Deep learning (DL) models have achieved strong performance in an intelligence healthcare setting, yet most existing approaches operate as black boxes and ignore the physical processes that govern tumor growth, limiting interpretability, robustness, and clinical trust. To address this limitation, we propose PhysNet, a physics-embedded DL framework that integrates tumor growth dynamics directly into the feature learning process of a convolutional neural network (CNN). Unlike conventional physics-informed methods that impose physical constraints only at the output level, PhysNet embeds a reaction diffusion model of tumor growth within intermediate feature representations of a ResNet backbone. The architecture jointly performs multi-class tumor classification while learning a latent tumor density field, its temporal evolution, and biologically meaningful physical parameters, including tumor diffusion and growth rates, through end-to-end training. This design is necessary because purely data-driven models, even when highly accurate or ensemble-based, cannot guarantee physically consistent predictions or provide insight into tumor behavior.

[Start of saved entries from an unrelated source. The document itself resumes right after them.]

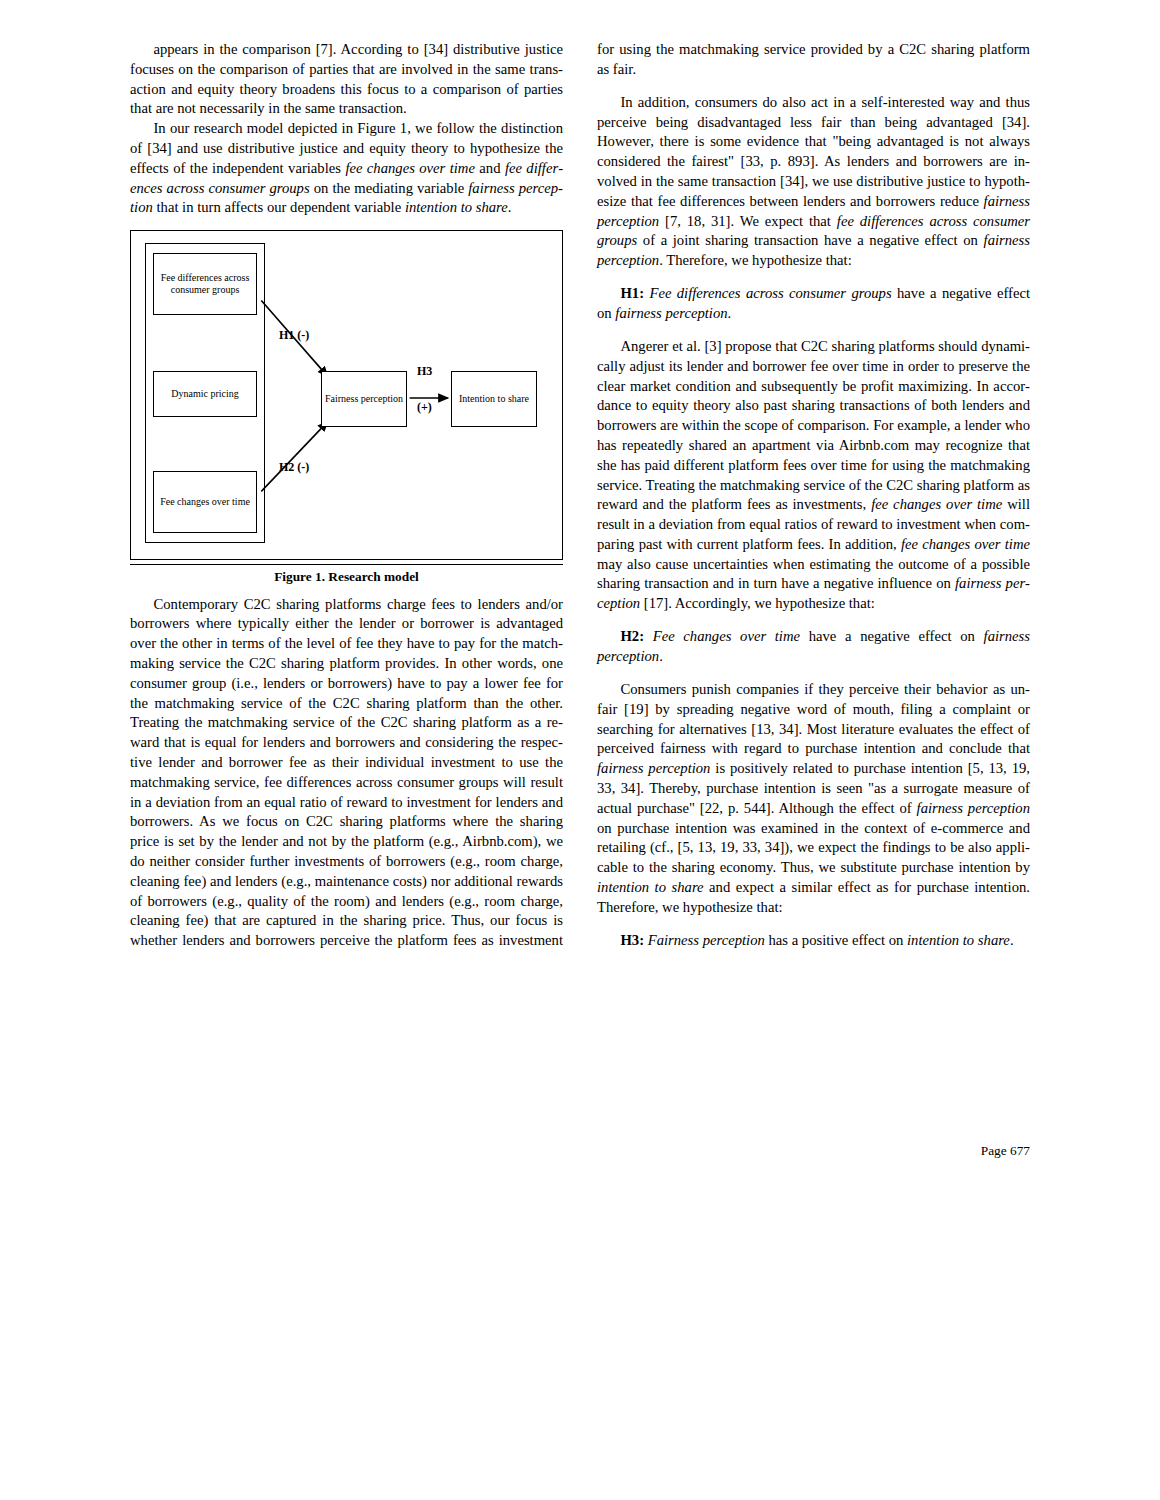appears in the comparison [7]. According to [34] distributive justice focuses on the comparison of parties that are involved in the same transaction and equity theory broadens this focus to a comparison of parties that are not necessarily in the same transaction.
In our research model depicted in Figure 1, we follow the distinction of [34] and use distributive justice and equity theory to hypothesize the effects of the independent variables fee changes over time and fee differences across consumer groups on the mediating variable fairness perception that in turn affects our dependent variable intention to share.
Fee differences across consumer groups
Dynamic pricing
Fee changes over time
Fairness perception
Intention to share
H1 (-)
H2 (-)
H3
(+)
Figure 1. Research model
Contemporary C2C sharing platforms charge fees to lenders and/or borrowers where typically either the lender or borrower is advantaged over the other in terms of the level of fee they have to pay for the matchmaking service the C2C sharing platform provides. In other words, one consumer group (i.e., lenders or borrowers) have to pay a lower fee for the matchmaking service of the C2C sharing platform than the other. Treating the matchmaking service of the C2C sharing platform as a reward that is equal for lenders and borrowers and considering the respective lender and borrower fee as their individual investment to use the matchmaking service, fee differences across consumer groups will result in a deviation from an equal ratio of reward to investment for lenders and borrowers. As we focus on C2C sharing platforms where the sharing price is set by the lender and not by the platform (e.g., Airbnb.com), we do neither consider further investments of borrowers (e.g., room charge, cleaning fee) and lenders (e.g., maintenance costs) nor additional rewards of borrowers (e.g., quality of the room) and lenders (e.g., room charge, cleaning fee) that are captured in the sharing price. Thus, our focus is whether lenders and borrowers perceive the platform fees as investment for using the matchmaking service provided by a C2C sharing platform as fair.
In addition, consumers do also act in a self-interested way and thus perceive being disadvantaged less fair than being advantaged [34]. However, there is some evidence that "being advantaged is not always considered the fairest" [33, p. 893]. As lenders and borrowers are involved in the same transaction [34], we use distributive justice to hypothesize that fee differences between lenders and borrowers reduce fairness perception [7, 18, 31]. We expect that fee differences across consumer groups of a joint sharing transaction have a negative effect on fairness perception. Therefore, we hypothesize that:
H1: Fee differences across consumer groups have a negative effect on fairness perception.
Angerer et al. [3] propose that C2C sharing platforms should dynamically adjust its lender and borrower fee over time in order to preserve the clear market condition and subsequently be profit maximizing. In accordance to equity theory also past sharing transactions of both lenders and borrowers are within the scope of comparison. For example, a lender who has repeatedly shared an apartment via Airbnb.com may recognize that she has paid different platform fees over time for using the matchmaking service. Treating the matchmaking service of the C2C sharing platform as reward and the platform fees as investments, fee changes over time will result in a deviation from equal ratios of reward to investment when comparing past with current platform fees. In addition, fee changes over time may also cause uncertainties when estimating the outcome of a possible sharing transaction and in turn have a negative influence on fairness perception [17]. Accordingly, we hypothesize that:
H2: Fee changes over time have a negative effect on fairness perception.
Consumers punish companies if they perceive their behavior as unfair [19] by spreading negative word of mouth, filing a complaint or searching for alternatives [13, 34]. Most literature evaluates the effect of perceived fairness with regard to purchase intention and conclude that fairness perception is positively related to purchase intention [5, 13, 19, 33, 34]. Thereby, purchase intention is seen "as a surrogate measure of actual purchase" [22, p. 544]. Although the effect of fairness perception on purchase intention was examined in the context of e-commerce and retailing (cf., [5, 13, 19, 33, 34]), we expect the findings to be also applicable to the sharing economy. Thus, we substitute purchase intention by intention to share and expect a similar effect as for purchase intention. Therefore, we hypothesize that:
H3: Fairness perception has a positive effect on intention to share.
Page 677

Experimental results on a large brain MRI dataset demonstrate that PhysNet outperforms multiple state-of-the-art DL baselines, including MobileNetV2, VGG16, VGG19, and ensemble models, achieving superior classification accuracy and F1-score. In addition to improved performance, PhysNet produces interpretable latent representations and learned bio-physical parameters that align with established medical knowledge, highlighting physics-embedded representation learning as a practical pathway toward more trustworthy and clinically meaningful medical AI systems.

Paper Structure

This paper contains 27 sections, 18 equations, 5 figures, 1 algorithm.

Figures (5)

  • Figure 1: Overview of the proposed PhysNet framework. A ResNet-50 backbone extracts features for tumor classification, while a physics-embedded branch enforces reaction–diffusion tumor growth dynamics at an intermediate feature level, enabling physically consistent and interpretable representation learning.
  • Figure 2: Classification performance comparison. PhysNet achieves higher accuracy and F1-score than baseline models, with error bars indicating 95% confidence intervals from 5-fold cross-validation.

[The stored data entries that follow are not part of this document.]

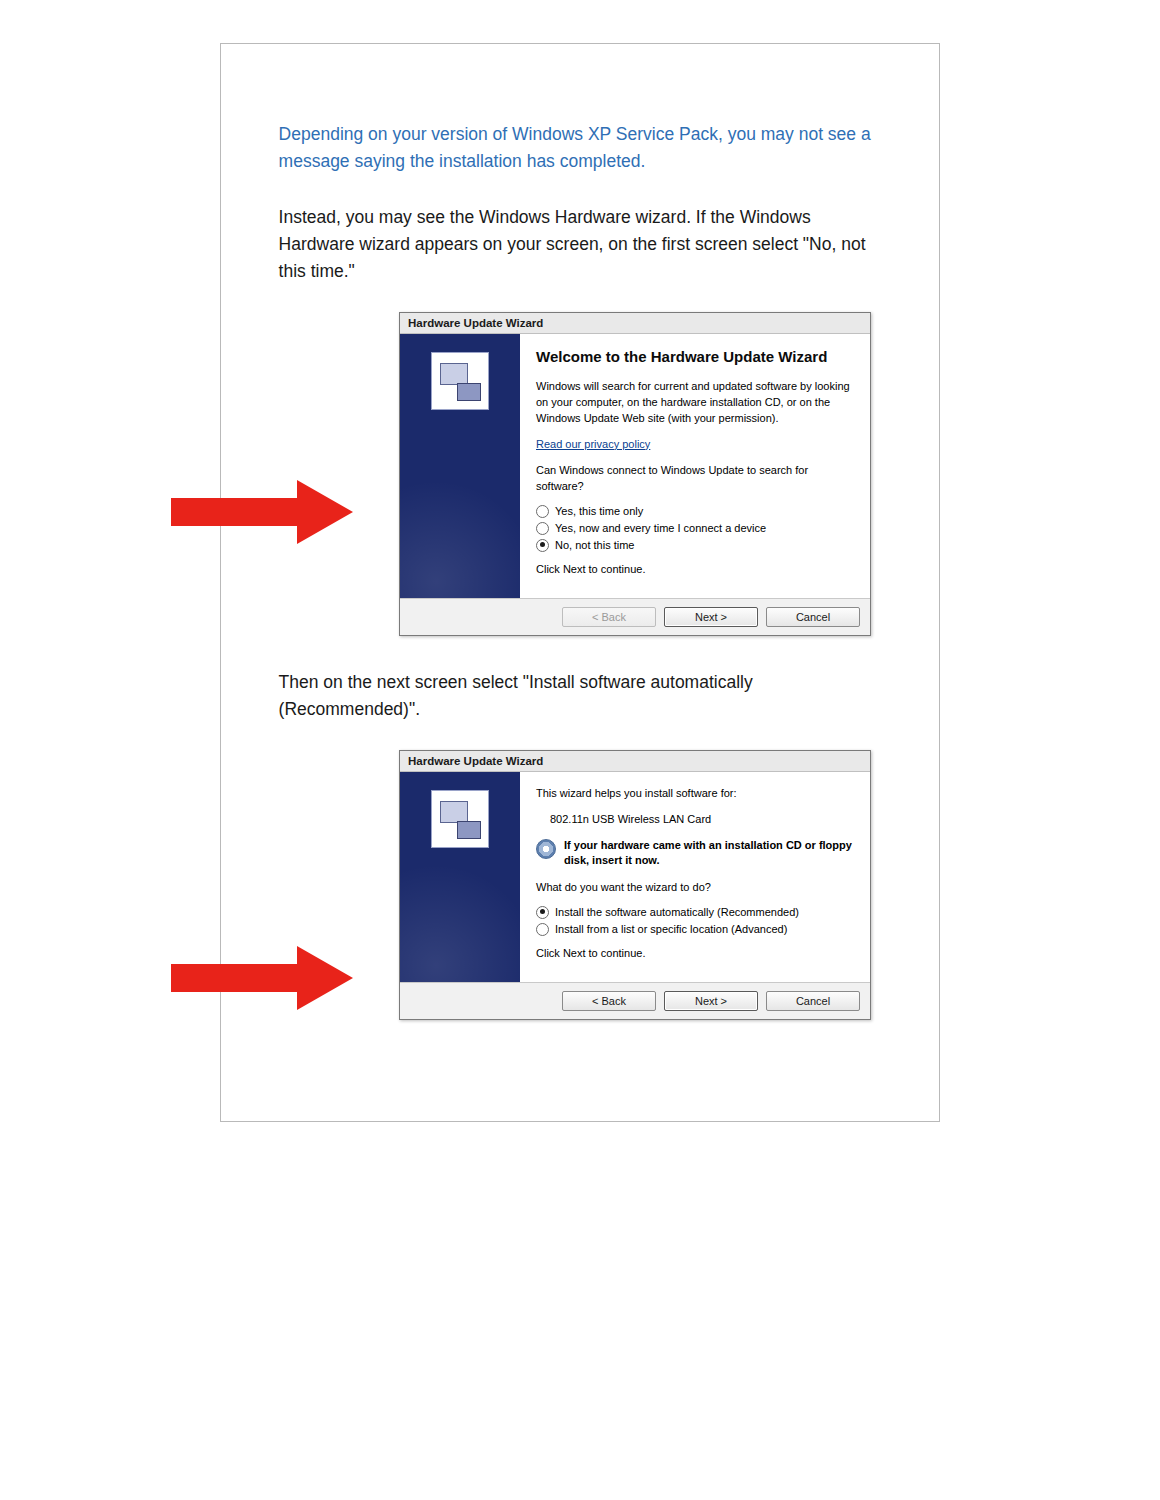Depending on your version of Windows XP Service Pack, you may not see a message saying the installation has completed.
Instead, you may see the Windows Hardware wizard. If the Windows Hardware wizard appears on your screen, on the first screen select "No, not this time."
Hardware Update Wizard
Welcome to the Hardware Update Wizard
Windows will search for current and updated software by looking on your computer, on the hardware installation CD, or on the Windows Update Web site (with your permission).
Read our privacy policy
Can Windows connect to Windows Update to search for software?
Yes, this time only
Yes, now and every time I connect a device
No, not this time
Click Next to continue.
< Back
Next >
Cancel
Then on the next screen select "Install software automatically (Recommended)".
Hardware Update Wizard
This wizard helps you install software for:
802.11n USB Wireless LAN Card
If your hardware came with an installation CD or floppy disk, insert it now.
What do you want the wizard to do?
Install the software automatically (Recommended)
Install from a list or specific location (Advanced)
Click Next to continue.
< Back
Next >
Cancel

  • Figure 3: Physics-informed features learned by PhysNet across tumor classes. Shown from left to right are the input MRI, learned tumor concentration $u(x,t)$, temporal derivative $\partial u/\partial t$, Laplacian $\nabla^2 u$, and PDE residual $|R(x)|$. Distinct spatial patterns reflect tumor biology, while low residuals indicate adherence to physical constraints.

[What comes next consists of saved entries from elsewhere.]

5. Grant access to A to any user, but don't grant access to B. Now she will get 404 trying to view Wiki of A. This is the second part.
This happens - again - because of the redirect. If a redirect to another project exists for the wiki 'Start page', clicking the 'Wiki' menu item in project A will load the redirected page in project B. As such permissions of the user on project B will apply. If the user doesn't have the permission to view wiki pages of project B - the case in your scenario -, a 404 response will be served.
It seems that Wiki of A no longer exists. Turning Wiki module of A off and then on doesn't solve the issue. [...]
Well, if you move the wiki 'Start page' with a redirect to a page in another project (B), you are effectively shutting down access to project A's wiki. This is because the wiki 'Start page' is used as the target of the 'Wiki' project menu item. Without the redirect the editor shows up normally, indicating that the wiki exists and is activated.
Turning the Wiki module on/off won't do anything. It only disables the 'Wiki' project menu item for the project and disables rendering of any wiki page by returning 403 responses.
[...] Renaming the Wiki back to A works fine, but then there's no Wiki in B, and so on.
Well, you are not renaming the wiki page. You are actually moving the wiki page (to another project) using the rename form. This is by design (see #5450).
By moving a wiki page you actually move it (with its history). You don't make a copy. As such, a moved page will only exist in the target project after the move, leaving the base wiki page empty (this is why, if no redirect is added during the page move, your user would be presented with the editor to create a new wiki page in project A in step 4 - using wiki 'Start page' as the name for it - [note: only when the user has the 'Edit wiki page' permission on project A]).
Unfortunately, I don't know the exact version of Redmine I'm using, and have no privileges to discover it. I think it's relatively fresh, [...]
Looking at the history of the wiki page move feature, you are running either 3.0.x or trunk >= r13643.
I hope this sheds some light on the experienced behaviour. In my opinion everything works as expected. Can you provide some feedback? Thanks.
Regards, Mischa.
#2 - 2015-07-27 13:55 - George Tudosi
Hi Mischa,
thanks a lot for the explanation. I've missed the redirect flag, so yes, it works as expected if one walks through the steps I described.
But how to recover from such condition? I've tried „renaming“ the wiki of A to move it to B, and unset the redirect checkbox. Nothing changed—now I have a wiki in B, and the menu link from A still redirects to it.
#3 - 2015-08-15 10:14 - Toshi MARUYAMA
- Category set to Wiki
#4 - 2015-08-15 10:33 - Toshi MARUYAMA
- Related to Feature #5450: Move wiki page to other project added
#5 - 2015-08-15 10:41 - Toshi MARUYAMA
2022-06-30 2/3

  • Figure 4: Learned biophysical parameters. Violin plots show distributions of diffusion coefficient $D$ (left), proliferation rate $\rho$ (center-left), and carrying capacity $K$ (center-right) across tumor classes. Scatter plot (right) reveals positive $D$-$\rho$ correlation in glioma, consistent with aggressive phenotype. Parameters align with biological expectations without explicit supervision.
  • Figure 5: Training dynamics of multi-objective optimization. Top-left: individual loss components on a log-scale showing differential convergence rates. Top-right: total loss with mean (solid) and standard deviation (shaded) from 5 runs. Bottom-left: training (blue) vs. validation (red) accuracy showing minimal overfitting. Bottom-right: adaptive weight $\lambda_p$ evolution via EMA-based scheduling.